History

United Kingdom
- Name: Malabar
- Owner: 1804:Brown & Co.; 1816:Johnson & Co.;
- Builder: Temple shipbuilders, South Shields, or Jarrow
- Launched: 24 May 1804

General characteristics
- Tons burthen: 520, or 525, or 528, or 52861⁄94 (bm)
- Propulsion: Sail
- Sail plan: Brig
- Armament: 10 × 18-pounder carronades

= Malabar (1804 ship) =

Malabar was launched at Shields in 1804. She sailed primarily as a London-based transport. After the British East India Company (EIC) in 1814 lost its monopoly on the trade with India, Malabar made several voyages to India under a licence from the EIC. Then in 1819 she made a voyage transporting convicts to Port Jackson, Australia, followed by one in 1821 where she transported convicts to Van Diemen's Land. She is last listed in 1824.

==Career==
Malabar appeared in the supplemental pages of the 1804 volume of Lloyd's Register with C. Wilson, master, and T. Brown, owner.

| Year | Master | Owner | Trade | Source |
|---|---|---|---|---|
| 1805 | C. Wilson | T&R Brown | London transport | Register of Shipping |
| 1810 | C. Wilson | Brown & Co. | London transport | Lloyd's Register |
| 1815 | Ascough | T&R. Brown | London transport | Register of shipping |

Lloyd's List reported on 28 December 1813 that on 25 November the "Malabar transport", Ashew, master, had been sailing from Quebec to England when she had had to put into Halifax, Nova Scotia, having lost her rudder and otherwise being much damaged.

On 14 April 1816 Malabar sailed from Bengal but almost immediately grounded and had to put back the same day.

On 7 April 1817, Malabar, Ascough, master, sailed for Bombay.
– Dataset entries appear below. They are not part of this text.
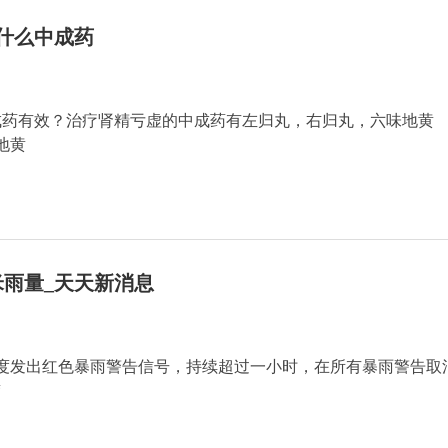
什么中成药
成药有效？治疗肾精亏虚的中成药有左归丸，右归丸，六味地黄
地黄
米雨量_天天新消息
度发出红色暴雨警告信号，持续超过一小时，在所有暴雨警告取
“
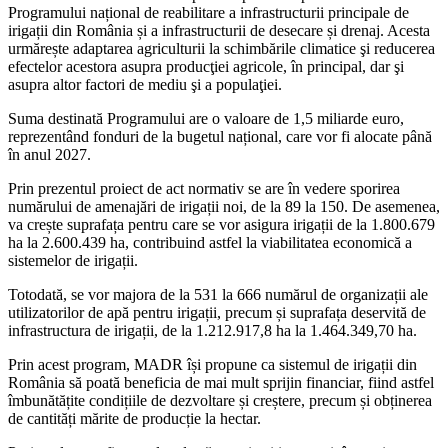
Programului național de reabilitare a infrastructurii principale de
irigații din România și a infrastructurii de desecare și drenaj. Acesta
urmărește adaptarea agriculturii la schimbările climatice şi reducerea
efectelor acestora asupra producţiei agricole, în principal, dar şi
asupra altor factori de mediu şi a populaţiei.
Suma destinată Programului are o valoare de 1,5 miliarde euro,
reprezentând fonduri de la bugetul național, care vor fi alocate până
în anul 2027.
Prin prezentul proiect de act normativ se are în vedere sporirea
numărului de amenajări de irigații noi, de la 89 la 150. De asemenea,
va crește suprafața pentru care se vor asigura irigații de la 1.800.679
ha la 2.600.439 ha, contribuind astfel la viabilitatea economică a
sistemelor de irigații.
Totodată, se vor majora de la 531 la 666 numărul de organizații ale
utilizatorilor de apă pentru irigații, precum și suprafața deservită de
infrastructura de irigații, de la 1.212.917,8 ha la 1.464.349,70 ha.
Prin acest program, MADR își propune ca sistemul de irigații din
România să poată beneficia de mai mult sprijin financiar, fiind astfel
îmbunătățite condițiile de dezvoltare și creștere, precum și obținerea
de cantități mărite de producție la hectar.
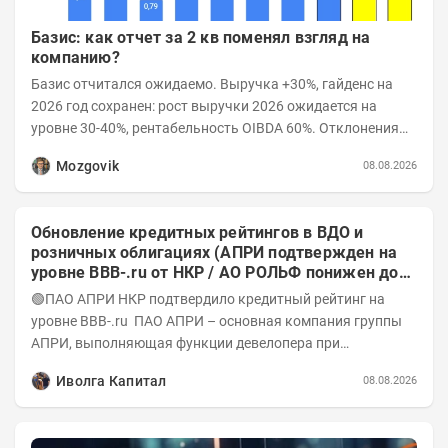
Базис: как отчет за 2 кв поменял взгляд на
компанию?
Базис отчитался ожидаемо. Выручка +30%, гайденс на
2026 год сохранен: рост выручки 2026 ожидается на
уровне 30-40%, рентабельность OIBDA 60%. Отклонения
значений отчета 2-го квартала от модели —...
Mozgovik
08.08.2026
Обновление кредитных рейтингов в ВДО и
розничных облигациях (АПРИ подтвержден на
уровне BBB-.ru от НКР / АО РОЛЬФ понижен до
А-(RU) / Элит Строй присвоен на уровне BBB.ru)
🟢ПАО АПРИ НКР подтвердило кредитный рейтинг на
уровне BBB-.ru ПАО АПРИ – основная компания группы
АПРИ, выполняющая функции девелопера при
реализации проектов. Группа с 2014 года...
Иволга Капитал
08.08.2026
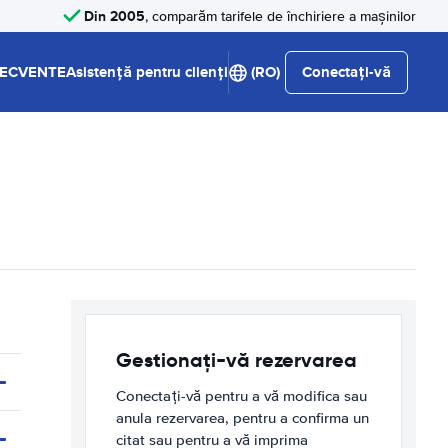
Din 2005
, comparăm tarifele de închiriere a mașinilor
RECVENTE
Asistență pentru clienți
(RO)
Conectați-vă
Gestionați-vă rezervarea
Conectați-vă pentru a vă modifica sau
anula rezervarea, pentru a confirma un
citat sau pentru a vă imprima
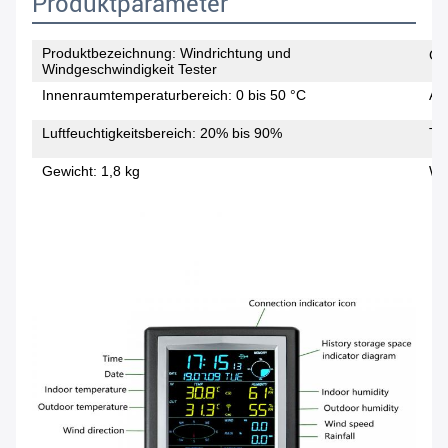
Produktparameter
Produktbezeichnung: Windrichtung und
Gr
Windgeschwindigkeit Tester
Innenraumtemperaturbereich: 0 bis 50 °C
Au
Luftfeuchtigkeitsbereich: 20% bis 90%
Te
Gewicht: 1,8 kg
Wi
On 1 October Malabar sailed from the Cape of Good Hope for England.

Malabar returned to Gravesend on 24 March 1819. She had left Bengal on 27 October 1818, and Saint Helena on 19 January 1819.

Convict voyage to Port Jackson (1819): Captain William Ascough sailed from Spithead on 17 June 1819 and arrived at Port Jackson on 29 October. Malabar embarked 173 male convicts and landed 170. The three missing men are not recorded as having died on the voyage. They may have been re-landed, or they may have escaped en route. On 10 December she sailed from New South Wales, bound for Batavia and Bengal.

On 24 December 1820 Malabar arrived back at Gravesend, having left Batavia on 20 August.

Convict voyage to Van Diemen's Land (1821): Captain Ascough sailed from Gravesend on 22 June 1821. Malabar arrived at Hobart Town on 21 October. She had embarked 171 male convicts and she disembarked 171. The 46th Regiment of Foot provided the guard. Malabar, Ascough, master, arrived at Deal on 11 October 1822, from Batavia.

==Fate==
Malabar is last listed in Lloyd's Register and the Register of Shipping in 1824 with Ascough as master and with trade London–Van Diemen's Land. Captain Ascough sailed on 18 March 1823 with convicts for Van Diemen's Land.